X_train, X_test, y_train, y_test = train_test_split(
    X_filtered, y_final, test_size=0.2, random_state=42, stratify=y_final
)


In [None]:
y_pred = model.predict(X_test)


predicted_diseases = le_filtered.inverse_transform(y_pred)
actual_diseases = le_filtered.inverse_transform(y_test)


for i in range(10):
    print(f"Actual: {actual_diseases[i]}  |  Predicted: {predicted_diseases[i]}")


from sklearn.metrics import accuracy_score

accuracy = accuracy_score(y_test, y_pred)
print(f"\n✅ Accuracy: {accuracy:.4f} ({accuracy * 100:.2f}%)")

Actual: strep throat  |  Predicted: strep throat
Actual: otitis externa (swimmer's ear)  |  Predicted: otitis externa (swimmer's ear)
Actual: retinal detachment  |  Predicted: retinal detachment
Actual: otitis externa (swimmer's ear)  |  Predicted: otitis externa (swimmer's ear)
Actual: obstructive sleep apnea (osa)  |  Predicted: tietze syndrome
Actual: trichomonas infection  |  Predicted: trichomonas infection
Actual: trichomonas infection  |  Predicted: trichomonas infection
Actual: trigeminal neuralgia  |  Predicted: trigeminal neuralgia
Actual: dementia  |  Predicted: dementia
Actual: mumps  |  Predicted: mumps

✅ Accuracy: 0.8391 (83.91%)


[531 531 531 ... 506 506 506]


In [None]:
model = xgb.XGBClassifier(
    objective="multi:softprob",  
    num_class=len(np.unique(y_final)),
    eval_metric="mlogloss",
    learning_rate=0.1,           
    max_depth=8,                 
    n_estimators=200,            
    subsample=0.8,               
    colsample_bytree=0.8,       
    verbosity=1
)


start = time.time()
model.fit(X_train, y_train)
end = time.time()
print(f"✅ Training completed in {end - start:.2f} seconds.")


y_proba = model.predict_proba(X_test)
y_pred = np.argmax(y_proba, axis=1)


In [None]:
from sklearn.metrics import accuracy_score, top_k_accuracy_score

num_classes = model.n_classes_ 

acc = accuracy_score(y_test, y_pred)
top3_acc = top_k_accuracy_score(y_test, y_proba, k=3, labels=np.arange(num_classes))
top5_acc = top_k_accuracy_score(y_test, y_proba, k=5, labels=np.arange(num_classes))

print(f"\n🎯 Accuracy: {acc:.4f} ({acc * 100:.2f}%)")
print(f"🎯 Top-3 Accuracy: {top3_acc:.4f}")
print(f"🎯 Top-5 Accuracy: {top5_acc:.4f}")


🎯 Accuracy: 0.8391 (83.91%)
🎯 Top-3 Accuracy: 0.9498
🎯 Top-5 Accuracy: 0.9742


In [None]:
def predict_disease_by_name(symptom_names, model, label_encoder, column_names):
    
    input_vector = np.zeros((1, len(column_names)))
    for symptom in symptom_names:
        if symptom in column_names:
            index = column_names.get_loc(symptom)
            input_vector[0, index] = 1
        else:
            print(f"'{symptom}' not found in symptom list.")

    
    class_index = model.predict(input_vector)[0]
    predicted_disease = label_encoder.inverse_transform([class_index])[0]

    print(f"Predicted Disease: {predicted_disease}")

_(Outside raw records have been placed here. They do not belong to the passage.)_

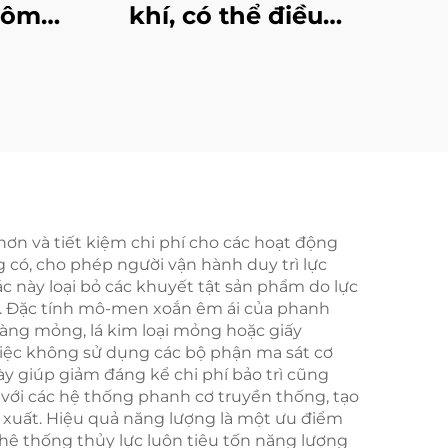
hôm-
khí, có thể điều
 cho
chỉnh đường kính từ
i
3–6 inch, làm từ thép
và hợp kim nhôm,
được chứng nhận
CE, bán chạy
ơn và tiết kiệm chi phí cho các hoạt động
 có, cho phép người vận hành duy trì lực
c này loại bỏ các khuyết tật sản phẩm do lực
ẩm. Đặc tính mô-men xoắn êm ái của phanh
àng mỏng, lá kim loại mỏng hoặc giấy
ì việc không sử dụng các bộ phận ma sát cơ
y giúp giảm đáng kể chi phí bảo trì cũng
với các hệ thống phanh cơ truyền thống, tạo
n xuất. Hiệu quả năng lượng là một ưu điểm
c hệ thống thủy lực luôn tiêu tốn năng lượng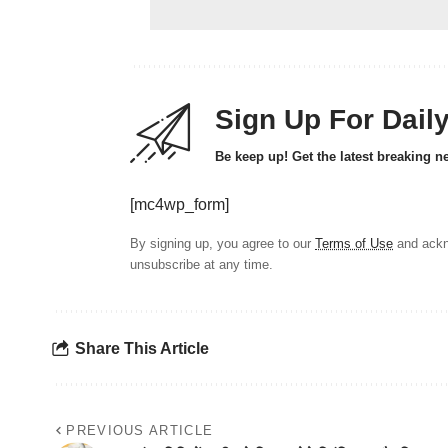
Sign Up For Dail
Be keep up! Get the latest breaking n
[mc4wp_form]
By signing up, you agree to our
Terms of Use
and ackn
unsubscribe at any time.
Share This Article
PREVIOUS ARTICLE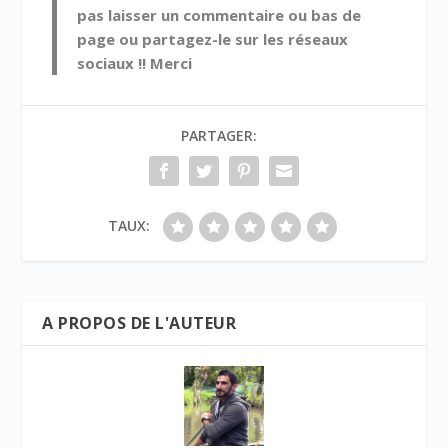
pas laisser un commentaire ou bas de
page ou partagez-le sur les réseaux
sociaux !! Merci
PARTAGER:
TAUX:
A PROPOS DE L'AUTEUR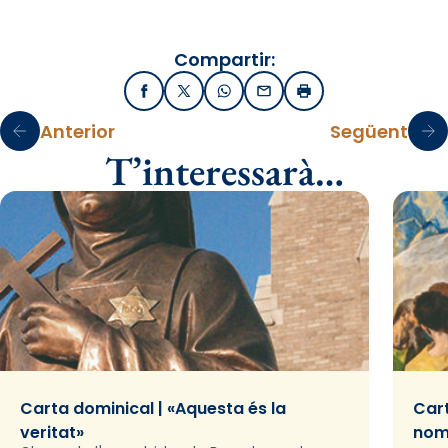
Compartir:
Facebook
X / Twitter
WhatsApp
Email
Imprimir
Anterior
Següent
T’interessarà…
Carta dominical | «Aquesta és la
Cart
veritat»
nom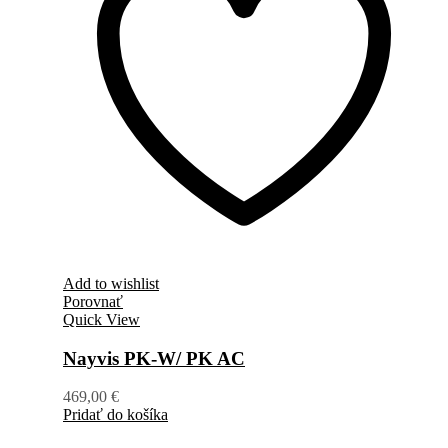
Add to wishlist
Porovnať
Quick View
Nayvis PK-W/ PK AC
469,00
€
Pridať do košíka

    proba = model.predict_proba(input_vector)
    top3 = np.argsort(proba[0])[::-1][:3]
    print("\n🔍 Top 3 Likely Diseases:")
    for idx in top3:
        name = label_encoder.inverse_transform([idx])[0]
        print(f"• {name}: {proba[0][idx]:.4f}")


In [54]:
predict_disease_by_name(
    ["anxiety and nervousness", "dizziness", "fever"],
    model,
    le_filtered,
    X.columns  
)




✅ Predicted Disease: panic disorder

🔍 Top 3 Likely Diseases:
• panic disorder: 0.3023
• persistent vomiting of unknown cause: 0.2684
• spinocerebellar ataxia: 0.1694


In [58]:
predict_disease_by_name(
    ["fever", "dizziness", "shortness of breath"],
    model,
    le_filtered,
    X.columns
)


✅ Predicted Disease: pneumoconiosis

🔍 Top 3 Likely Diseases:
• pneumoconiosis: 0.8862
• persistent vomiting of unknown cause: 0.0250
• pulmonary eosinophilia: 0.0205


In [None]:
import pickle


with open("disease_model.sav", "wb") as f:
    pickle.dump(model, f)


with open("label_encoder.sav", "wb") as f:
    pickle.dump(le_filtered, f)


with open("symptom_columns.sav", "wb") as f:
    pickle.dump(list(X.columns), f)

print("✅ All files saved for future prediction.")


✅ All files saved for future prediction.
✅ All files saved for future prediction.